Please write out every line of the items below word for word, leaving out the pictures.

**** GIVEN DATA ****

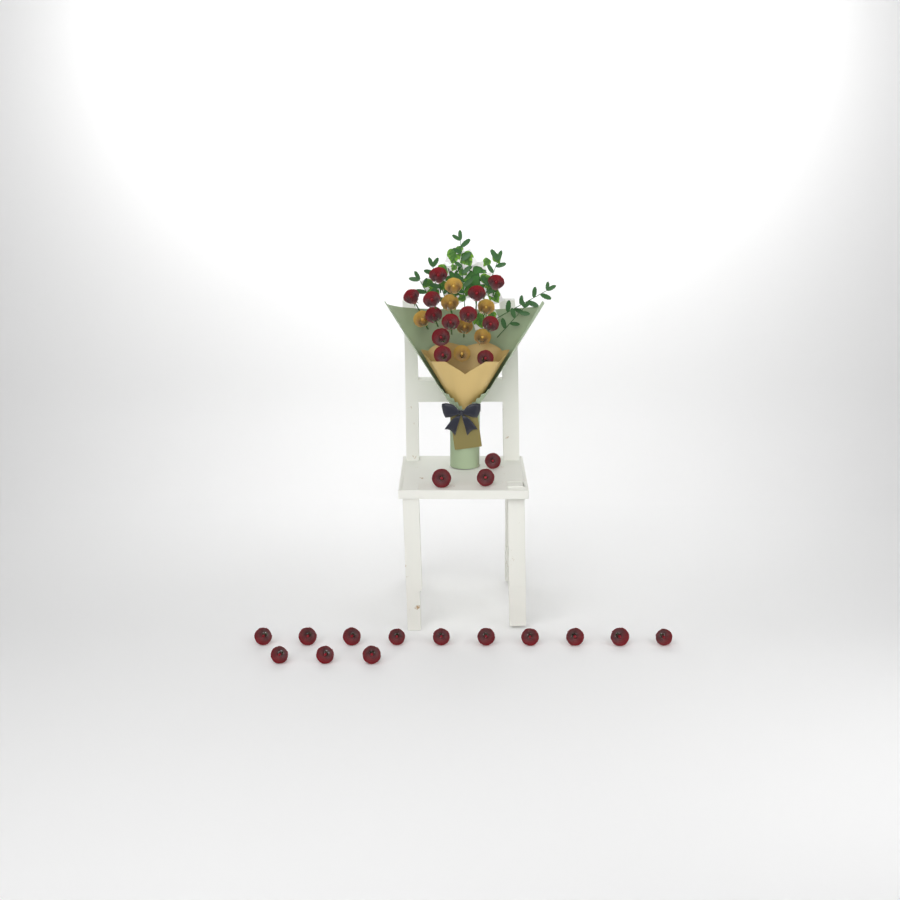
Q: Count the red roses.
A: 28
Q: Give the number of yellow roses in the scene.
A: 7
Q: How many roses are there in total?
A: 35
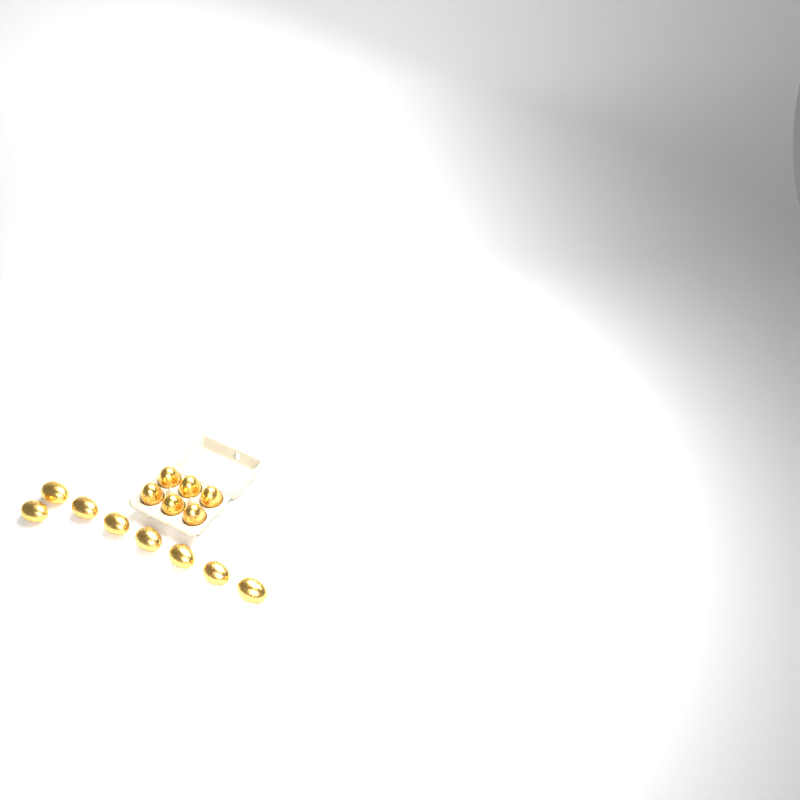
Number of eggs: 14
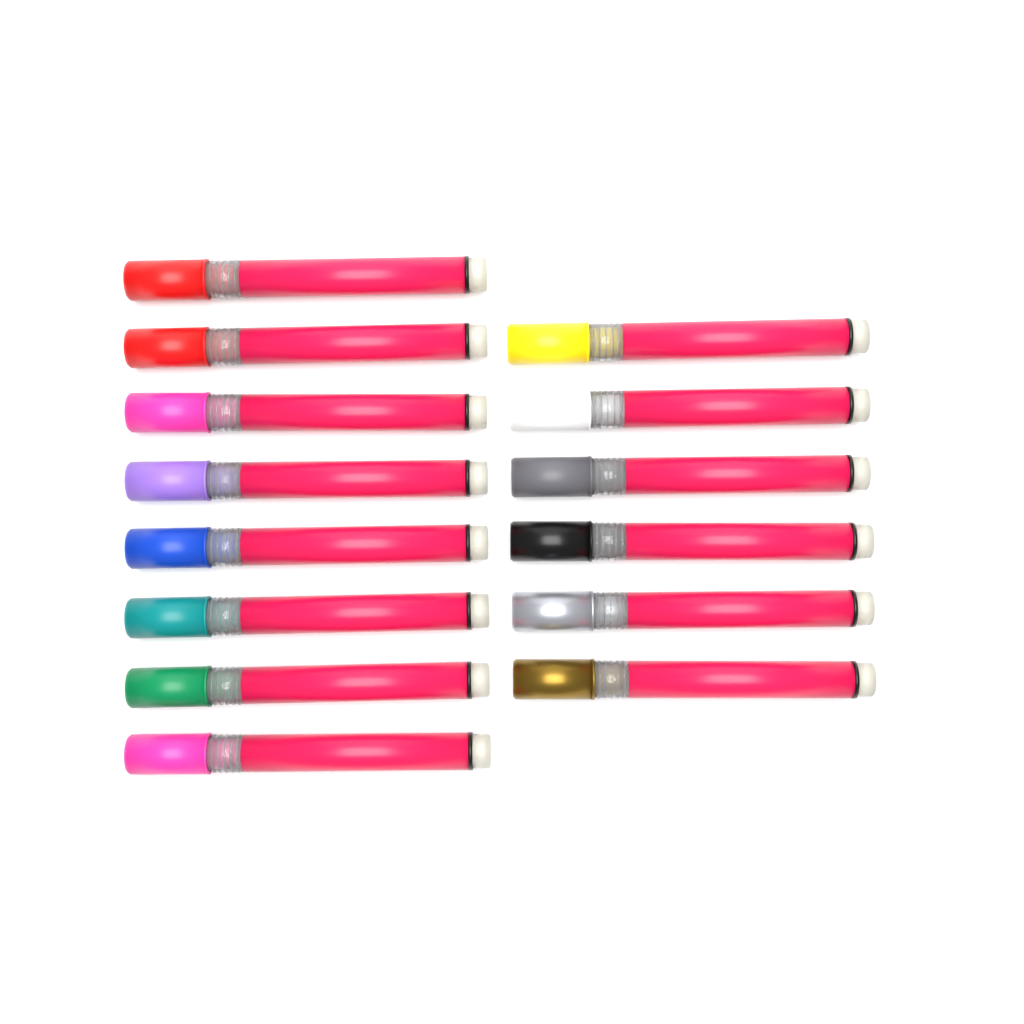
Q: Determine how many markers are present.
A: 14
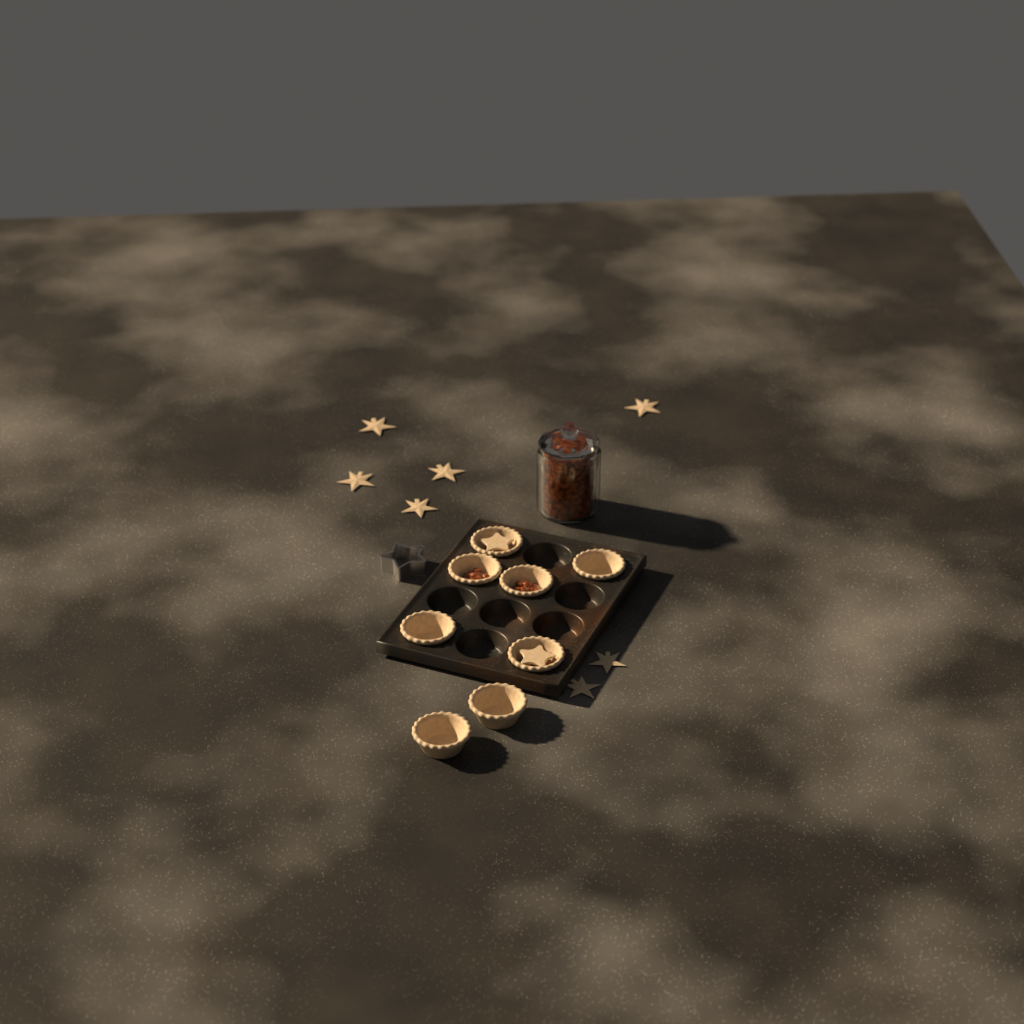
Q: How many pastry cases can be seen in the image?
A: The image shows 8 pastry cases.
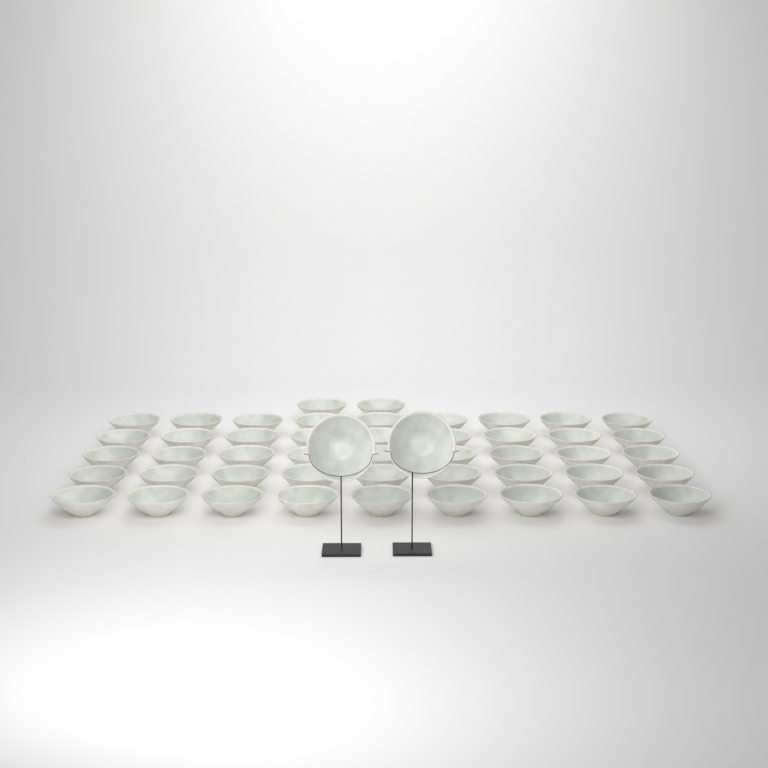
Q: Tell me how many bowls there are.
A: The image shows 49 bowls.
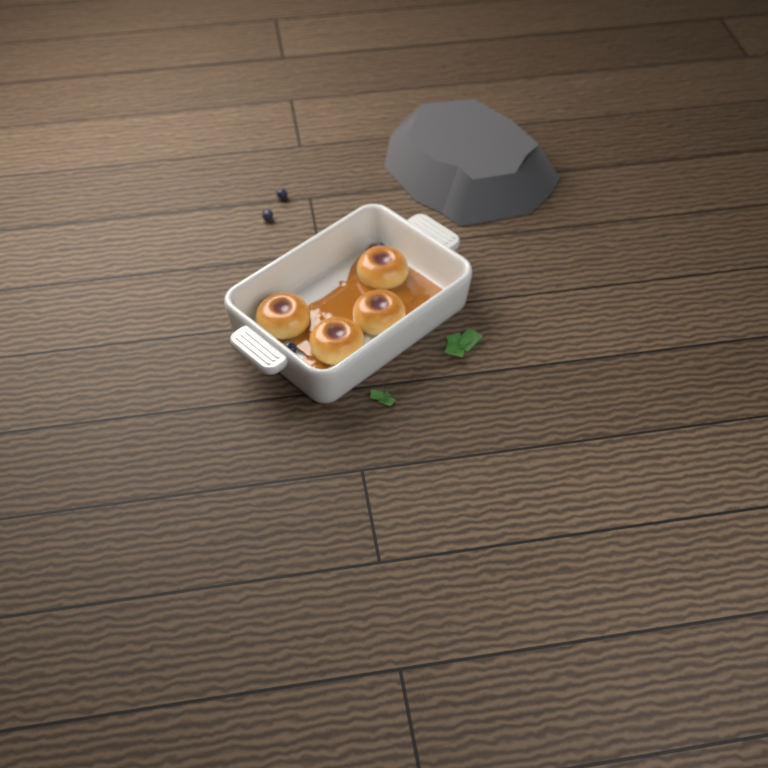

****

→ TASK OUTPUT:
Q: Count the red roses.
A: 28
Q: Give the number of yellow roses in the scene.
A: 7
Q: How many roses are there in total?
A: 35
Number of eggs: 14
Q: Determine how many markers are present.
A: 14
Q: How many pastry cases can be seen in the image?
A: The image shows 8 pastry cases.
Q: Tell me how many bowls there are.
A: The image shows 49 bowls.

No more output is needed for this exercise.